Investors in Fannie Mae (OTC:FNMA) and Freddie Mac (OTC:FMCC) are no doubt familiar with the lineup of big money investors who have brought their cash to play in backing their positions in the GSEs. Now, Carl Icahn has joined the group with important implications for Fannie and Freddie investors.

Activist shareholders
The big money investors behind Fannie and Freddie are not known for staying quiet on their opinions or waiting for the market to move a stock. Two earlier Fannie and Freddie investors Bruce Berkowitz, manager of Fairholme Funds, and Richard Perry, manager of Perry Capital, have filed lawsuits against the government to end the net worth sweep of the GSEs.

Late last year, Bill Ackman, manager of Pershing Square,  joined those investing in Fannie and Freddie although he's leaving it to the well paid legal teams from Fairholme and Perry Capital to fight the net worth sweep. But in a very Ackman-like style, he's still making his position heard releasing a 110 page slideshow covering everything from the GSEs' backgrounds to their value as investments.

The recent purchase of Fannie and Freddie common shares from Fairholme Funds by Carl Icahn brings another powerful activist shareholder to the table. Known for launching buyouts and management shakeups, Icahn even has the weight to pressure giant companies like Apple where he has accumulated a significant stake. With the high level financial and political situation present at Fannie Mae and Freddie Mac, it would very much unlike Icahn to stand by and let things work themselves out.

A new alliance
The issues surrounding Fannie Mae and Freddie Mac have already brought generally opposed groups under the same tent. Now fighting for the GSEs are both big money funds and consumer activist Ralph Nader. Although Nader does own some Fannie and Freddie shares, his desire to see the GSEs survive is backed by their alignment with other causes he is fighting for. While fund managers see Fannie and Freddie as massive profit generators, Nader also sees them as beneficial to making housing affordable. Additionally, Nader has fought for the ability for shareholders to be heard in major corporations, something pretty clearly lacking at Fannie and Freddie.

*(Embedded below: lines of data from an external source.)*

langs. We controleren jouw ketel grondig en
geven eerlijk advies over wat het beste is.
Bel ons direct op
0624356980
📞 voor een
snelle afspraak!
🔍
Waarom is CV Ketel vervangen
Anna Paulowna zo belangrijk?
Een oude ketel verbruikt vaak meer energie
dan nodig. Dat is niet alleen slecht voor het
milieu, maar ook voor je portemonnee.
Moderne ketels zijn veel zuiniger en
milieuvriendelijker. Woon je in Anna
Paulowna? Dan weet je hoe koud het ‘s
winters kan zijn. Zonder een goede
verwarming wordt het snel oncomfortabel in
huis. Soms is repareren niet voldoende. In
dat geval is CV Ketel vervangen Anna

The latest purchase by Icahn also brings together two investors who have had a long running disagreement. Ackman and Icahn are now well known for their dispute over the value of Herbalife with Icahn seeing it as an undervalued stock with growth potential while Ackman sees a giant pyramid scheme that will eventually come crashing down.

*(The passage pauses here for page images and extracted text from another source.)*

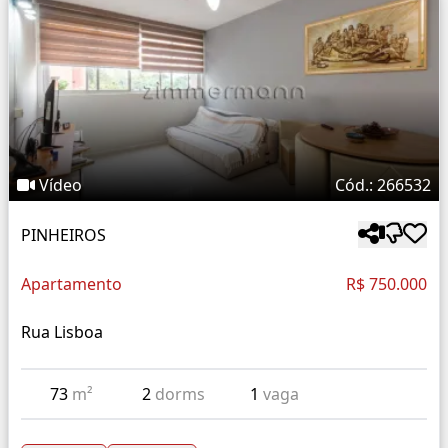
Vídeo
Cód.: 266532
PINHEIROS
Apartamento
R$ 750.000
Rua Lisboa
73
m²
2
dorms
1
vaga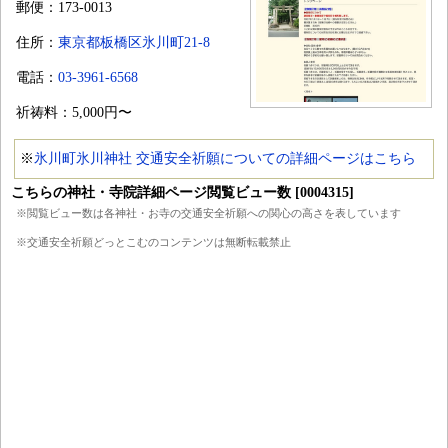
郵便：173-0013
住所：
東京都板橋区氷川町21-8
電話：
03-3961-6568
祈祷料：5,000円〜
※
氷川町氷川神社 交通安全祈願についての詳細ページはこちら
こちらの神社・寺院詳細ページ閲覧ビュー数 [0004315]
※閲覧ビュー数は各神社・お寺の交通安全祈願への関心の高さを表しています
※交通安全祈願どっとこむのコンテンツは無断転載禁止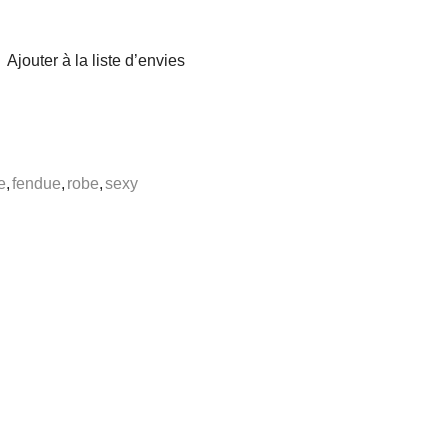
Ajouter à la liste d’envies
e
,
fendue
,
robe
,
sexy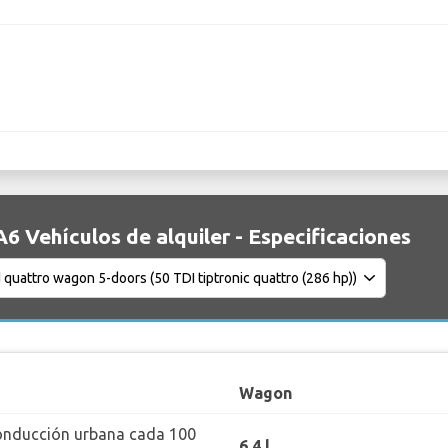
A6 Vehículos de alquiler - Especificaciones
Wagon
onducción urbana cada 100
6.4 l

The two investors have thrown barbs at one another over the Herbalife issue but more recently have agreed to disagree going as far to say as they would be willing to work together on other investments.

What can we expect?
If past records are any indicator, Icahn is not going to stay quiet on the issue of Fannie and Freddie. He will probably mention them during investor conferences or appearances on financial networks. What is not known at this point is whether Icahn will take a larger role through aggressive lobbying or joining the club of those suing the government over the net worth sweep.

Icahn's investment provides another layer of protection for Fannie and Freddie common shareholders in the event of a settlement or privately run recapitalization plan. Although Ackman would also fight hard to stop his investment in the common shares from being wiped out, having Icahn on your side as well is rarely a bad thing. With the participation of both Ackman and Icahn, a resolution of the Fannie and Freddie issue is less likely to benefit just the preferred shareholders while leaving out the common shareholders.

The move by Icahn adds another major investor to Fannie and Freddie and could create some momentum for other fund managers to buy shares as well. While many institutions have internal rules not allowing the purchase of stocks not traded on a major exchange, some may make exceptions to these rules in light of the other investors purchasing the shares.

Another big investor
Much of the rise in the share prices of Fannie Mae and Freddie Mac can be attributed to the efforts of large investors. With some filing lawsuits to end the net worth sweep and other showing their support and making their case at investor conferences, the big money is doing its part to seek value for Fannie and Freddie shareholders.

Fannie Mae and Freddie Mac do remain risky investments due to the necessity to end the net worth sweep, probably via the courts, for preferred or common shareholders to see any of the GSEs' profits. But getting investors like Icahn on board is still a plus as it brings more money, more lawyers, and makes the investment case more acceptable for other fund managers.